I started my first startup in 1991 Tokyo, and I’m still building - Ikuo Hiraishi
And what made bubble era startups so special...
This week’s The Cool People Podcast, I had the honor of sitting down with Ikuo Hiraishi, a serial entrepreneur, venture capitalist, and professor who has resiliently shaped Japan’s startup ecosystem over the past two decades.
From co-founding his first company in 1991 to co-founding nine ventures, going public and an M&A exit, Ikuo has been in the arena since the early days of the internet.
In our conversation, we trace his journey from those early startup experiments to the rise of Tokyo’s Bit Valley movement, a time when Japan’s digital future was still being imagined.
Along the way, we dive into the structural and cultural forces that continue to define Japan’s startup ecosystem — including its cautious approach to risk, the stark difference in venture capital deployment compared to Silicon Valley, and why so many founders aim for "first base" instead of swinging for the fences.
Ikuo shares not only his professional path but also his personal philosophy — how he reframes setbacks, finds meaning in challenges, and remains committed to building even after success.
We also explore his current work as a professor at Musashino University, where he's helping rethink how entrepreneurship is taught, and his latest initiative, Go Global Catalyst, which aims to connect Japanese innovation to the world.
If you’re curious about why Japan’s startup culture is both quietly special and frustratingly behind, or how its current state fits into the long arc of Japan’s history as a nation of builders, artisans, and reinvention, this is a masterclass in both context and perspective.
Ikuo doesn’t just understand Japan’s startup ecosystem — he’s helped shape it.
This is a thoughtful, wide-ranging episode for anyone interested in where Japan has been, where it’s going, and what it means to build for the long term.
→Find Ikuo here: https://www.linkedin.com/in/ikuohiraishi/
→Go Global Catalyst: https://www.goglobal-catalyst.com/
No time to listen?
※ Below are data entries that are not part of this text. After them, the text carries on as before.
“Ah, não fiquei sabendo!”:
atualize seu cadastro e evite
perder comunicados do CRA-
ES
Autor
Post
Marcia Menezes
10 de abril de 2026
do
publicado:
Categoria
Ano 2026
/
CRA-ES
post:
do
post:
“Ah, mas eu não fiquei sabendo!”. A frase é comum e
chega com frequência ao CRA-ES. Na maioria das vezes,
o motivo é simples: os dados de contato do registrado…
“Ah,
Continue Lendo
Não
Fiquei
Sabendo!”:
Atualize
Scroll down for the full summary👇
Summary
Ikuo Hiraishi’s entrepreneurial journey began in March 1991, sparked by a regulatory window that briefly slashed the capital needed to start a company. This shift opened the floodgates for new ventures and catalyzed his decision to become a “builder” rather than follow Japan’s traditional corporate track. It was an early lesson in how policy can unlock entrepreneurial energy — a theme that would shape his view of innovation for years to come.
We explore the early days of the internet in Japan, from Ikuo’s first exposure via Netscape Navigator, to helping startup launch in Japan, to co-founding Inscope in 2000. He later played a key role in Web Crew, a pioneering auto insurance comparison site that went public in 2004. These stories paint a vivid picture of the "Bit Valley" movement in late-'90s Tokyo — a chaotic, creative time when Japan's startup scene was just beginning to take shape.
One major thread of the episode is the stark gap in venture capital between Japan and Silicon Valley — a 63x difference that Ikuo attributes to deep-rooted differences in culture, history, and institutions. He reflects on how Japan’s stable domestic market, language barriers, and a lower tolerance for risk create headwinds for bold, global-scale innovation.
Ikuo offers a nuanced take on the mindset of Japanese founders, who often aim for a “first base” outcome — typically an early IPO — instead of a high-risk, high-reward “home run.” He connects this to the rise of TSE Mothers and NASDAQ Japan, which made it possible for startups to go public early, often as a means of de-risking personal guarantees rather than scaling globally.
Reflecting on execution vs. ideation, Ikuo expands on a quote from TechCrunch’s Keith Teare: “Entrepreneurs don’t always have the ideas, but they know how to execute.” He connects this with Peter Drucker’s philosophy that entrepreneurship is about recognizing and acting on change — highlighting how deregulation in Japan’s insurance sector gave rise to Web Crew.
Today, Ikuo is a professor at Musashino University, where he’s pioneering a new kind of entrepreneurship education — one that’s grounded in Japanese context but designed for global impact. His goal: cultivate a new wave of entrepreneurs who can thrive amid Japan’s shrinking population and shifting industrial needs.
On a personal level, Ikuo speaks candidly about navigating setbacks. After his initial success with Web Crew, he hit a trough that forced him to redefine his purpose. His mindset now centers on extracting meaning from obstacles — a resilience forged through decades of building, failing, learning, and rebuilding.